Une pharmacie de son époque

Il y a 25 ans, il n’aurait toutefois pas pu rêver d’une pharmacie comme la sienne. Le modèle d’affaires d’une pharmacie était somme toute assez « straight », expose-t-il, en rappelant que les pharmacies faisaient beaucoup d’argent avec la vente de... cigarettes !
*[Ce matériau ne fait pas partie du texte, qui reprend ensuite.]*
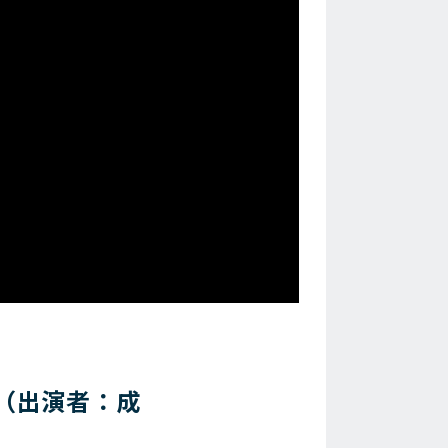
ち（出演者：成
« Straight » n’est certainement pas un mot qui colle à Sébastien Lacroix. Récemment, l’embauche d’un pharmacien (qui gagne aussi sa vie comme agent de bord !) lui a permis de partir trois mois en voyage avec son amoureuse et ses enfants de 4 et 6 ans, Boris et Gaspard. La famille a passé du temps en Nouvelle-Zélande, au Japon, en Turquie et en France. « Je me sens extrêmement privilégié d’avoir pu faire ça », nous dit-il devant une photo de ses garçons et lui accrochée dans son stylé bureau vintage, au sous-sol de la pharmacie.

Dans ce qui est aussi un studio de musique – au plafond de stucco –, on peut voir une affiche du groupe Chocolat, une œuvre de l’artiste Max Wise et la découpe d’une chronique datant de 2006 intitulée « Le but, c’est le chemin » de Pierre Foglia.

Décidément, la pharmacie de Sébastien Lacroix n’est pas comme les autres.